▶ Quoted passage
State-funded projects fuel PM Erdoğan’s local election campaign
As Turkey heads to the local elections on March 30, the ruling Justice and Development Party (AKP) and Prime Minister Recep Tayyip Erdoğan are not shying away from enjoying the benefits of a one-party rule, and are using state-funded projects in the election campaign.
Here is a list of ceremonies Prime Minister Erdoğan attended in the last week:
- On Feb. 12, Erdoğan attended the opening ceremony of Batıkent-Sincan metro line in Ankara. The route was planned in the mid-1990s, the construction started in 2001 and the Transport Ministry took over the project in 2011 when Mayor Melih Gökçek admitted failure and said it could not be completed with municipal funds.
- On Feb. 15, Prime Minister Erdoğan was in Istanbul. He first opened the metro bridge over the Golden Horn, which is under fierce criticism over concerns that it destroys the silhouette of Istanbul’s historic peninsula. It was funded by the municipality.
In his speech at the ceremony, Erdoğan said the disputed bridge and Marmaray, which connects the European side to the Anatolian side under the Bosphorus, had been carefully constructed as they were located in a zone full of historical artifacts. “Twenty-three antique wooden vessels were recovered during the works. The findings here date Istanbul back to 8,500 years ago,” he said proudly, probably hoping that no one would remember he complained on April 29, 2013, that “a few pieces of discovered pottery delayed the Marmaray for four years.”
On the same day, Erdoğan also met with the bus and minibus drivers of Istanbul.
- On Feb. 16, Erdoğan attended the ceremonies of two hospital projects in Istanbul; the foundation-laying ceremony of İkitelli hospital campus, where eight separate hospitals will be built, and the opening ceremony of a hospital building in Bakırköy. Both projects are paid for by the state.

▶ What the task requires
Write the next part of the article on Erdoğan's use of state-funded projects in his election campaign, beginning after its final sentence. The records are drawn from a different source than the article.

▶ Information provided
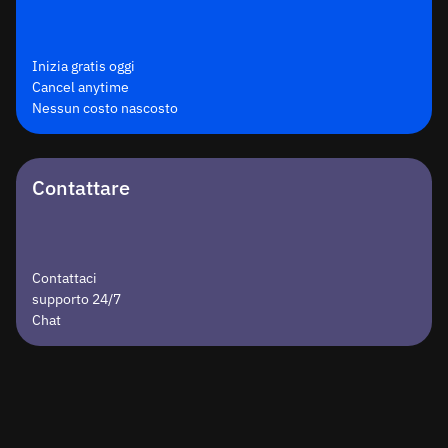
Inizia gratis oggi
Cancel anytime
Nessun costo nascosto
Contattare
Contattaci
supporto 24/7
Chat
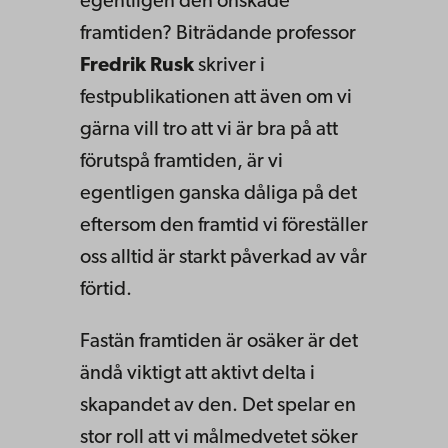
egentligen den önskade
framtiden? Biträdande professor
Fredrik Rusk
skriver i
festpublikationen att även om vi
gärna vill tro att vi är bra på att
förutspå framtiden, är vi
egentligen ganska dåliga på det
eftersom den framtid vi föreställer
oss alltid är starkt påverkad av vår
förtid.
Fastän framtiden är osäker är det
ändå viktigt att aktivt delta i
skapandet av den. Det spelar en
stor roll att vi målmedvetet söker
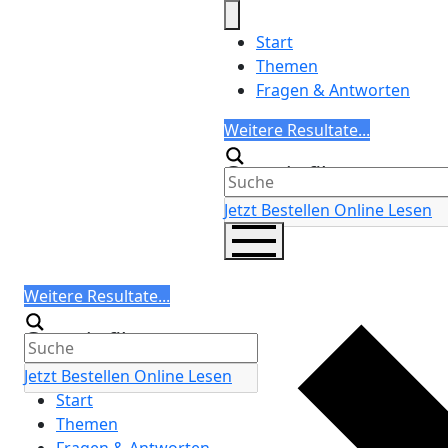
Skip
to
Start
content
Themen
Fragen & Antworten
Search
Weitere Resultate...
Generic filters
Jetzt Bestellen
Online Lesen
Search
Weitere Resultate...
Generic filters
Jetzt Bestellen
Online Lesen
Start
Themen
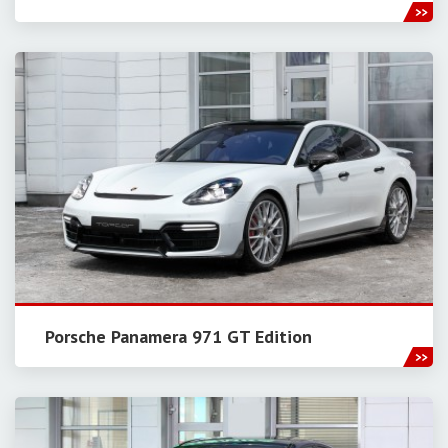
Porsche Panamera 971 GT Edition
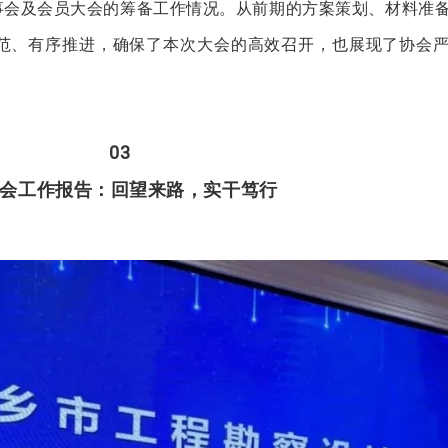
事会及会员大会的筹备工作情况。从前期的方案策划、材料准
范、有序推进，确保了本次大会的高效召开，也展现了协会
0
3
会工作报告：回望来路，实干笃行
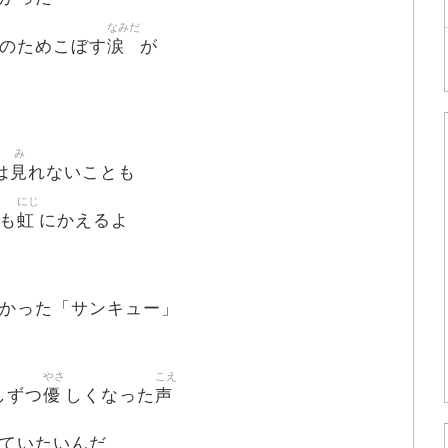
なみだ
涙
のためこぼす
が
み
見
は
れないことも
にじ
虹
も
にかえるよ
かった「サンキュー」
やさ
こえ
優
声
しずつ
しくなった
ていたいんだ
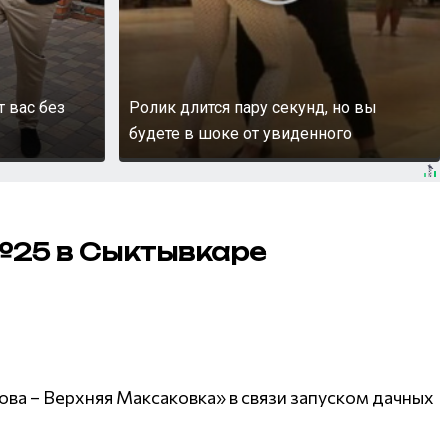
т вас без
Ролик длится пару секунд, но вы
будете в шоке от увиденного
№25 в Сыктывкаре
ова – Верхняя Максаковка» в связи запуском дачных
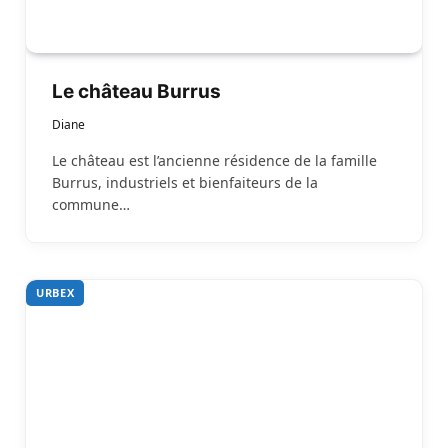
Le château Burrus
Diane
Le château est l’ancienne résidence de la famille
Burrus, industriels et bienfaiteurs de la
commune…
URBEX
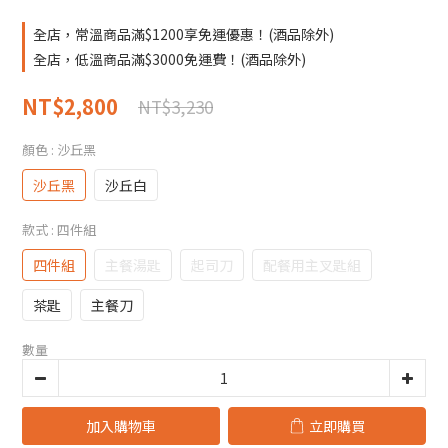
全店，常溫商品滿$1200享免運優惠！(酒品除外)
全店，低溫商品滿$3000免運費！(酒品除外)
NT$2,800
NT$3,230
顏色
: 沙丘黑
沙丘黑
沙丘白
款式
: 四件組
四件組
主餐湯匙
起司刀
配餐用主叉匙組
茶匙
主餐刀
數量
加入購物車
立即購買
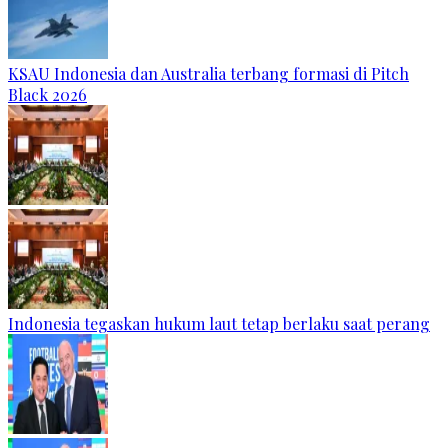
KSAU Indonesia dan Australia terbang formasi di Pitch
Black 2026
Indonesia tegaskan hukum laut tetap berlaku saat perang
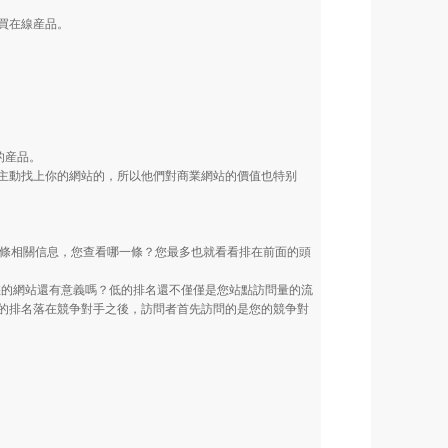
和購買在線産品。
的産品。
動找上你的網站的，所以他們對商業網站的價值也特别
？
0條相關信息，您查看哪一條？您最多也就看看排在前面的頭
您的網站還有意義嗎？低的排名還不僅僅是您站點訪問量的流
的排名落在競争對手之後，訪問者首先訪問的是您的競争對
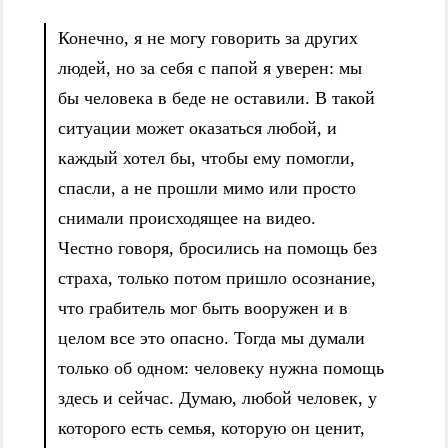
Конечно, я не могу говорить за других
людей, но за себя с папой я уверен: мы
бы человека в беде не оставили. В такой
ситуации может оказаться любой, и
каждый хотел бы, чтобы ему помогли,
спасли, а не прошли мимо или просто
снимали происходящее на видео.
Честно говоря, бросились на помощь без
страха, только потом пришло осознание,
что грабитель мог быть вооружен и в
целом все это опасно. Тогда мы думали
только об одном: человеку нужна помощь
здесь и сейчас. Думаю, любой человек, у
которого есть семья, которую он ценит,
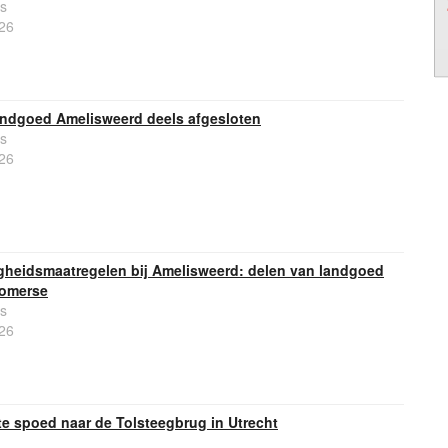
s
26
andgoed Amelisweerd deels afgesloten
s
26
gheidsmaatregelen bij Amelisweerd: delen van landgoed
zomerse
s
26
e spoed naar de Tolsteegbrug in Utrecht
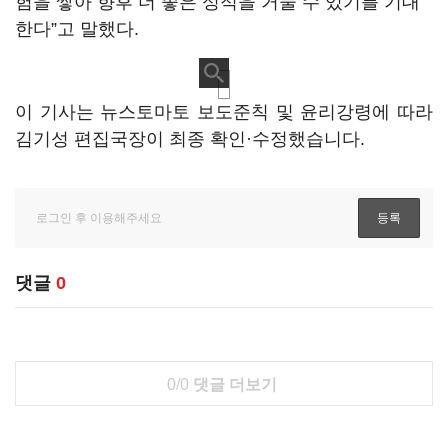
험을 쌓아 향후 더 좋은 성적을 거둘 수 있기를 기대
한다”고 말했다.
이 기사는 뉴스토마토 보도준칙 및 윤리강령에 따라
김기성 편집국장이 최종 확인·수정했습니다.
댓글
0
0/0
댓글 더보기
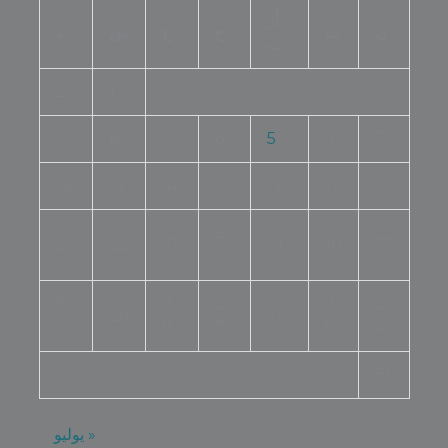
أر
ن
ث
خ
ج
س
د
ب
2
1
9
8
7
6
5
4
3
16
15
14
13
12
11
10
2
23
22
21
19
18
17
0
3
2
2
2
2
29
26
0
8
7
5
4
31
« يوليو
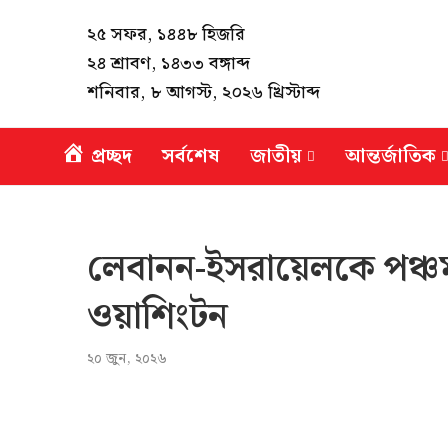
২৫ সফর, ১৪৪৮ হিজরি
২৪ শ্রাবণ, ১৪৩৩ বঙ্গাব্দ
শনিবার, ৮ আগস্ট, ২০২৬ খ্রিস্টাব্দ
প্রচ্ছদ
সর্বশেষ
জাতীয়
আন্তর্জাতিক
লেবানন-ইসরায়েলকে পঞ্চম
ওয়াশিংটন
২০ জুন, ২০২৬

▶ Result of this task
- On Feb. 17, Erdoğan attended a ceremony for the ambitious FATİH Project to distribute tablet computers to students. The project is run by the Education Ministry and aims to provide all students with tablets.
During his speeches at the ceremonies, Erdoğan underlined that the “Dec. 17 coup attempt” aimed to prevent the government from serving the nation. He specifically noted that only AKP-member mayors could provide even the most basic municipal functions and that he, as a former mayor, had the knowledge of the citizens’ needs.
In his campaign, Erdoğan is paying special attention to Istanbul, where the main opposition Republican People’s Party (CHP) is challenging incumbent mayor Kadir Topbaş with Mustafa Sarıgül, a popular name and the former mayor of the Şişli district. Erdoğan often makes references to the situation of Turkey’s biggest city before 1994, when he was elected the mayor from the ranks of the now-defunct Welfare Party (RP). He paints an exaggeratedly grim picture of Istanbul in the pre-Erdoğan era;
according to him, it was a city covered with garbage with no water and very little public transport. The prime minister and his remarks on Istanbul get so much coverage, especially in the pro-government media, that it is as if he is the one running for the mayoral post.
In fact, Erdoğan gives so much importance to the elections in Istanbul that, according to a leaked phone conversation made public by CHP leader Kemal Kılıçdaroğlu on Feb. 18, he instructed Fatih Saraç, the executive of the Ciner Media Group that owns daily Habertürk newspaper and Habertürk TV station, on Oct. 6, 2013, to ignore stories on Sarıgül “as we are now in delicate times.”
In the run-up to the elections, Erdoğan, who considers the election a vote of confidence for his government, and the ruling party do not only enjoy the state-funded projects, but will also receive the lion’s share of financial aid to political parties. The Treasury will pay double the normal rate, 315.7 million Turkish Liras, as 2014 is an election year, and the AKP, based on its votes, will get 177.1 million liras of this.
Erdoğan is waging an all-out attack for March 30, which he has said will be the “most important elections so far for our party.” He even said an election victory would clear his AKP and its members of the corruption accusations.